De acordo com os meteorologistas, o fenômeno tem potencial para alterar padrões climáticos em diversas partes do mundo, aumentando a ocorrência de ondas de calor, secas, enchentes e tempestades extremas. Os efeitos também devem ser sentidos no Brasil.
O El Niño é um fenômeno climático natural caracterizado pelo aquecimento anormal das águas superficiais do Oceano Pacífico Equatorial.
Esse aquecimento altera a circulação dos ventos e influencia diretamente a formação de chuvas e temperaturas em várias regiões do planeta. Quando o fenômeno atinge níveis muito elevados, passa a ser chamado popularmente de "Super El Niño".
Segundo a NOAA, alguns modelos meteorológicos indicam que as temperaturas do Pacífico podem ultrapassar com folga o limite necessário para classificar o evento como um dos mais fortes já registrados.
O alerta dos cientistas vai além do próprio fenômeno.
O planeta já atravessa um período de aquecimento global impulsionado pela emissão de gases de efeito estufa.
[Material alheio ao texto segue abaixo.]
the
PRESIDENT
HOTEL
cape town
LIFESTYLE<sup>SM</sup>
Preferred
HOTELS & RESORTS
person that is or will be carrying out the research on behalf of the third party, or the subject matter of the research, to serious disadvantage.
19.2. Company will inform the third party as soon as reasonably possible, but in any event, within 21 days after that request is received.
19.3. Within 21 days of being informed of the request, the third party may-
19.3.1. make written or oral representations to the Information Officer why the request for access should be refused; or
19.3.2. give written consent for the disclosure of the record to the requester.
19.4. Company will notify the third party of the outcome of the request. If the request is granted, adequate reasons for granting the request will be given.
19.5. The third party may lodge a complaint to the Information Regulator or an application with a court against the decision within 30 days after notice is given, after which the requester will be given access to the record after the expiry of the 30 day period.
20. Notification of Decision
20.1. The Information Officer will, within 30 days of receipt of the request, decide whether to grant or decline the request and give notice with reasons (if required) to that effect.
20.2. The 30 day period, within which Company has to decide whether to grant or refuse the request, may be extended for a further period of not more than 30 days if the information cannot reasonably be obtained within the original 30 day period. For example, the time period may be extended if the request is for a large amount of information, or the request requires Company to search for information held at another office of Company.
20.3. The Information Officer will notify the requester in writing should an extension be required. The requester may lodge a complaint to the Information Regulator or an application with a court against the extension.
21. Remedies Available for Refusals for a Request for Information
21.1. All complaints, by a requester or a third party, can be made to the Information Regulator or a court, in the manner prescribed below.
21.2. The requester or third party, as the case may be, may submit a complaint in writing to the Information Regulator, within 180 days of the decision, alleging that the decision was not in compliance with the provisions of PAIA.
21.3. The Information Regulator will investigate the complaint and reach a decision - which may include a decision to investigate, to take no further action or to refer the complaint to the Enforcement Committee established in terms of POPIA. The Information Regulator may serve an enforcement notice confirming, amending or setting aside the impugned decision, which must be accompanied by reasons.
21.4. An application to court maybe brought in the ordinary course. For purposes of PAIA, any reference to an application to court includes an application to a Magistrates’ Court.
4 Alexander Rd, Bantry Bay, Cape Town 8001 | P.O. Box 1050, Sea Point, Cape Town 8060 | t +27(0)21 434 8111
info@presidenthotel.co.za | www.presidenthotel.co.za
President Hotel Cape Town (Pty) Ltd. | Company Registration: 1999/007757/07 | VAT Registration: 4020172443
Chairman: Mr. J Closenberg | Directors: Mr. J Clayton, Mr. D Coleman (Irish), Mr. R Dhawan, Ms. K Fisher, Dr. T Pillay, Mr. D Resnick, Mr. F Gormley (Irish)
A combinação entre o aquecimento provocado pelas atividades humanas e um Super El Niño pode intensificar ainda mais os eventos climáticos extremos.
Especialistas afirmam que esse cenário aumenta significativamente a possibilidade de novos recordes globais de temperatura nos próximos anos.
A NOAA avalia que o fenômeno poderá contribuir para que os próximos anos superem as marcas históricas recentes de calor registradas em todo o planeta.
Na América do Sul, os impactos variam de acordo com a região.
Historicamente, eventos fortes de El Niño costumam provocar aumento das chuvas no sul do continente, enquanto algumas áreas do Norte enfrentam períodos mais secos.
No Brasil, os efeitos mais comuns incluem alterações nos regimes de chuva, temperaturas acima da média e maior ocorrência de eventos climáticos extremos.
O Sudeste brasileiro, incluindo o estado do Rio de Janeiro, costuma registrar temperaturas mais elevadas durante episódios intensos do fenômeno.
Além das mudanças nos padrões de chuva, o calor excessivo é uma das principais preocupações associadas ao fenômeno.
Com mais energia disponível na atmosfera, aumentam as chances de ondas de calor prolongadas, que podem impactar a saúde da população, elevar o consumo de energia elétrica e agravar problemas relacionados à seca em algumas regiões.
Os cientistas alertam que o cenário atual é diferente dos eventos anteriores, já que o planeta está mais quente do que em qualquer outro período em que um Super El Niño foi registrado.
Especialistas também apontam que o fenômeno pode favorecer a ocorrência de eventos climáticos severos em diferentes partes do mundo.
Entre os possíveis impactos estão chuvas intensas, enchentes, secas prolongadas, incêndios florestais e ondas de calor mais fortes.
Embora nem todos os efeitos possam ser previstos com precisão, os pesquisadores afirmam que o cenário exige atenção das autoridades e monitoramento constante das condições meteorológicas.
Os eventos classificados como Super El Niño são relativamente raros.
Os episódios mais conhecidos ocorreram entre 1982 e 1983, 1997 e 1998 e, mais recentemente, entre 2015 e 2016.
Agora, os modelos climáticos indicam que o fenômeno atual pode atingir intensidade semelhante ou até superior à registrada em alguns desses períodos.
Caso as previsões se confirmem, o mundo poderá enfrentar mais um capítulo de eventos climáticos extremos em um momento em que as temperaturas globais já estão em níveis historicamente elevados.